With that in mind, wide-area air and surface surveillance would be a better idea, and it's something regional powers would want to be doing anyway - the reason there are so many WWII wrecks in the straits of Indonesia is that it was a maritime choke point then as it is now, and besides whoever the bad actor of the decade might be the archipelago has long been a hotspot for more traditional forms of piracy.
 
... not small scale - for example the wreck of HMAS Perth, a 7,150-ton light cruiser, has been stripped of its gun turrets, starboard armor belt and hull plating, screws, and almost all propulsion machinery since 2013. That's not a couple guys with acetylene torches and lift bags; that's crane barges and explosives. The similarly-sized Dutch light cruisers HNLMS De Ruyter and Java, sunk in the same area, are completely gone within the past 15 years.....

Crane barges etc., and the likely crew size and well armed :: sounds like that a armed police launch or small patrol boat sent against them, that could easily arrest 6 unauthorized weekend divers with sport scuba in an inflatable, would be in a similar position to a police dog barking at an elephant.

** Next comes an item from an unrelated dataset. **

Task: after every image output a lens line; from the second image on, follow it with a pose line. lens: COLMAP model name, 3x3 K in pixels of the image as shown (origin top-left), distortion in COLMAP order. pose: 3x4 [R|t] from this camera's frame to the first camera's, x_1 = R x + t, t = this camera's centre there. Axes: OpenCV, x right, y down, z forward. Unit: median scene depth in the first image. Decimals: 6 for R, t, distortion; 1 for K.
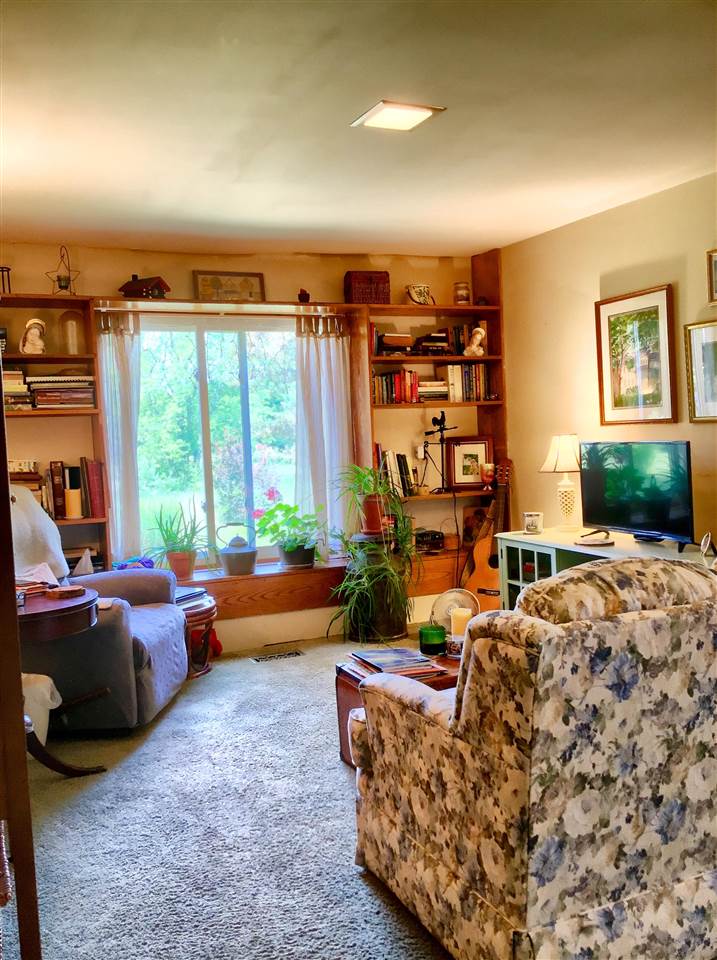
lens RADIAL K [[878.9, 0, 357.7], [0, 878.9, 483.6], [0, 0, 1]] dist [0.074166, -0.013785]
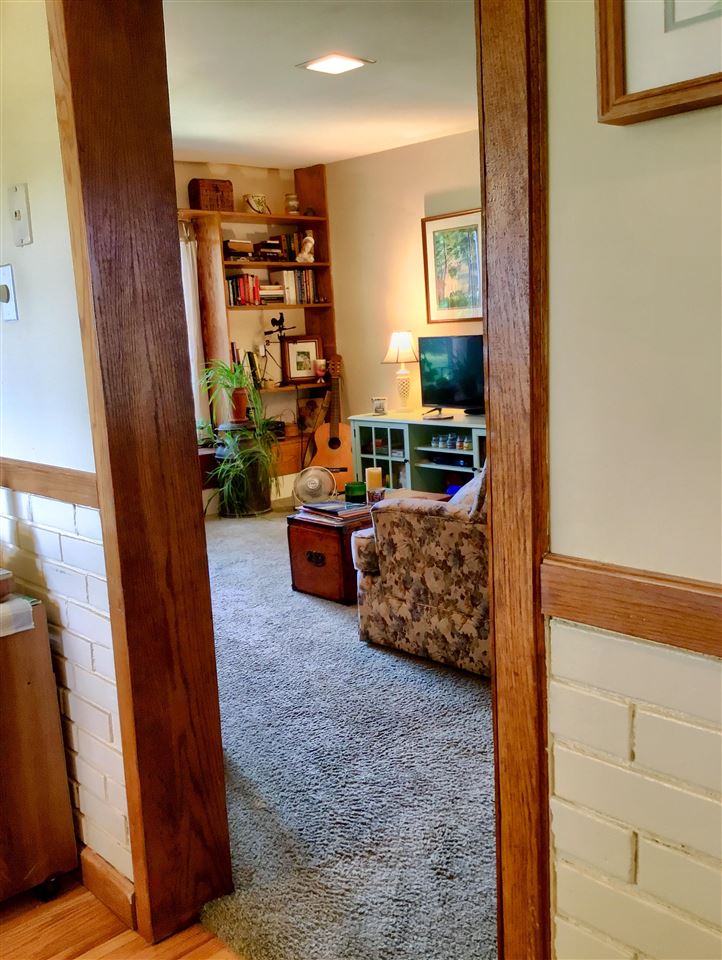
lens RADIAL K [[907.6, 0, 361.6], [0, 907.6, 474.6], [0, 0, 1]] dist [0.126229, 0.000000]
pose [[0.941298, -0.061668, 0.331898, -0.209040], [0.032154, 0.995081, 0.093699, 0.017662], [-0.336043, -0.077527, 0.938650, -0.141409]]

Likely some governments feel they must give more priority to combatting Al-Qaeda and Isis and suchlike on land.
 
Crane barges etc., and the likely crew size and well armed :: sounds like that a armed police launch or small patrol boat sent against them, that could easily arrest 6 unauthorized weekend divers with sport scuba in an inflatable, would be in a similar position to a police dog barking at an elephant.

Likely some governments feel they must give more priority to combatting Al-Qaeda and Isis and suchlike on land.

The Indonesian archipelago consists of about 17,000 islands (totalling about 1.9 million square kilometers of landmass, let alone the seas) and half the population is on just one of them (Java). Patrolling all that territory is not exactly a small order. The ships in question, while war graves and legally protected under international law, are Dutch, British, Australian, American, and Japanese vessels that were sunk before Indonesia existed as a nation. I can't say I'm surprised that patrolling for grave robbers is low on the local priority list.

Most of the war wrecks in this area were only recorded, or at least extensively documented, in the last 15-20 years (HMS Prince of Wales and HMS Repulse were discovered not long after their sinking, but those are full-on capital ships and beyond recreational SCUBA depths). Overall the events that led to those sinkings don't feature on the highlight reels of the Allied navies; the elimination of Force Z and the total disintegration of the ABDA Command were almost entirely one-sided victories for the invading Japanese in the middle of what seemed like an unbroken string of such losses between December 1941 and April 1942.
 
On the Hamilton and Scourage wrecks that Canada stole from the US in Lake Ontario is monitored by a passive radar buoy. If a vessel lingers in the area for a half hour or more the buoy will transmit a live signal to the authorities. Talks have been ongoing about underwater measures also.
 
I do know that MAST in the UK is discussing with the British government to monitor some British historical wrecks via satellite. Cost is an issue.
 
Are these wrecks actually protected by international law, there’s no smash and grab operation going on without local approval. Someone is making money.